= Risk return ratio =

Mathematical ratio used in investing

The risk–return ratio is a measure of return of investment in terms of risk for a specific time period. The percentage return (R) for the time period is measured in a straightforward way:

$$R=\frac{P_{end}-P_{start}}{P_{start}}$$

where $P_{start}$ and $P_{end}$ simply refer to the price by the start and end of the time period.

The risk is measured as the percentage maximum drawdown (MDD) for the specific period:

$$\textit{MDD}=\max_{t\in(start,end)}(DD_t)\text{ where }DD_t=\begin{cases} \displaystyle 1-(1-DD_{t-1})\frac{P_t}{P_{t-1}}&\text{if }P_t-P_{t-1}<0\\ 0&\text{otherwise}\end{cases}$$

where DD_{t}, DD_{t−1}, P_{t} and P_{t−1} refer to the drawdown (DD) and prices (P) at a specific point in time, t, or the time right before that, t−1.

The risk–return ratio is then defined and measured, for a specific time period, as:

$$RRR=\frac{R}{\textit{MDD}}$$

Note that dividing a percentage numerator by a percentage denominator renders a single number. This RRR number is a measure of the return in terms of risk. It is fully comparable, i.e. it is possible to compare the RRR for one share with the RRR of another share, just as long as it is the same time period.
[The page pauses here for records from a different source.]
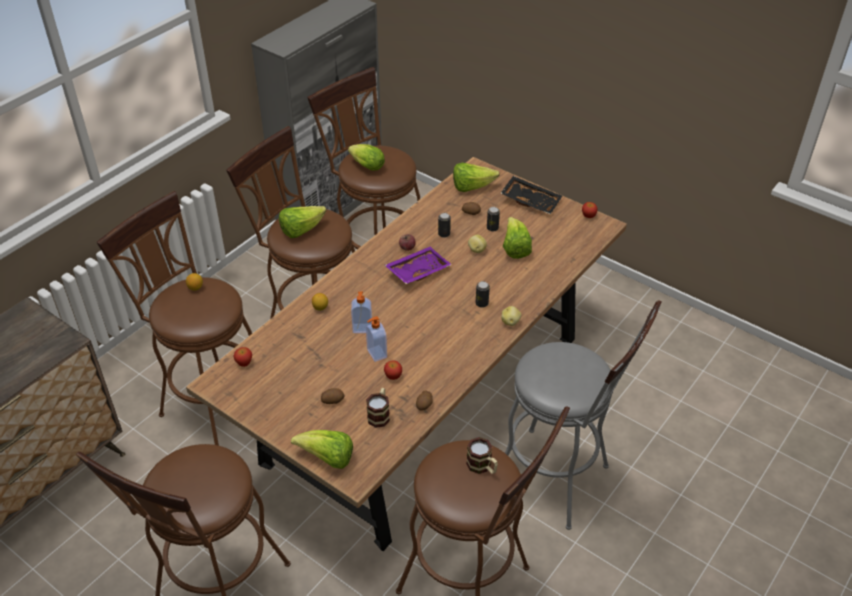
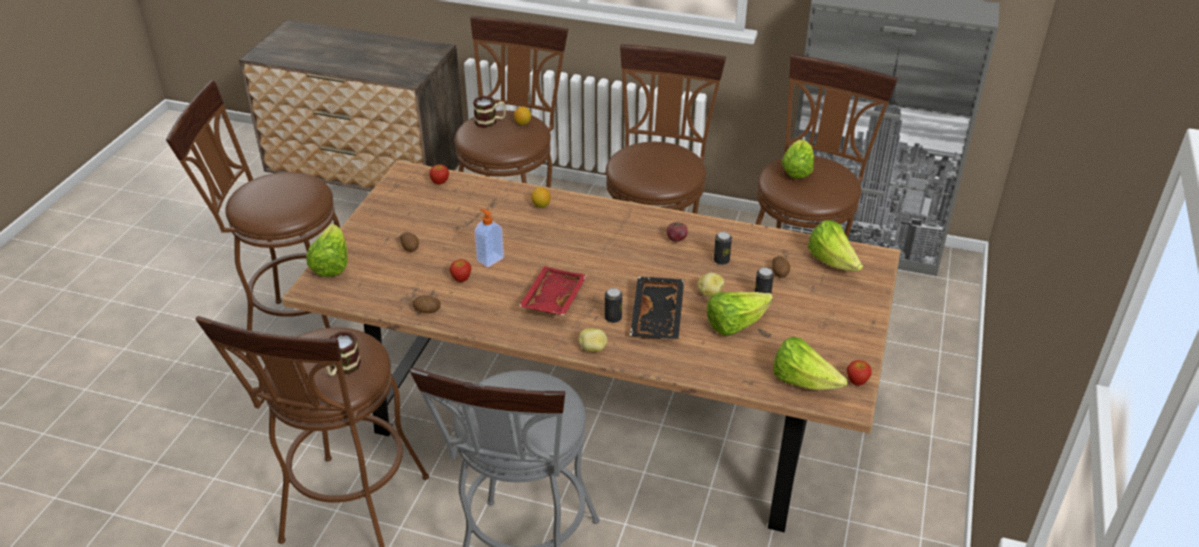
camera: 70 degrees right, 5 degrees down
lettuce [279,206,326,238] -> lettuce moved to [773,337,848,390]
soap dispenser [351,292,372,333] -> none
mug [366,388,390,428] -> mug moved to [473,96,506,128]
purple tray [385,246,452,284] -> none
black tray [501,176,562,214] -> black tray moved to [630,276,684,339]
none -> red tray [519,266,587,315]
The RRR as defined here is formally the same as the so-called MER ratio, and shares some similarities with the Calmar ratio, the Sterling ratio and the Burke ratio. However, the RRR can arguably be regarded as more general than the MER ratio since it can be used for any time interval even daily or intra-day prices, while the MER ratio seems to be confined to measuring only the risk and return of a fund since inception until the current date. It is also less ad hoc than the Calmar, the Sterling and the Burke ratios.

The RRR was first defined and popularized by Dr. Richard CB Johnsson in his investment newsletter.

==Relation to risk-adjusted performance measures==

The risk–return ratio is related to broader measures of risk-adjusted return, which compare investment performance with the amount or type of risk taken to achieve it. Commonly used measures include the Sharpe ratio, which relates excess return to return volatility, and the information ratio, which compares active return with tracking error.

Drawdown-based measures use losses from prior peaks as the measure of risk rather than volatility. The Calmar ratio, for example, divides compounded annualized growth by maximum drawdown over the same period, but it is not generally scaled across different time periods in the same way as volatility-based measures.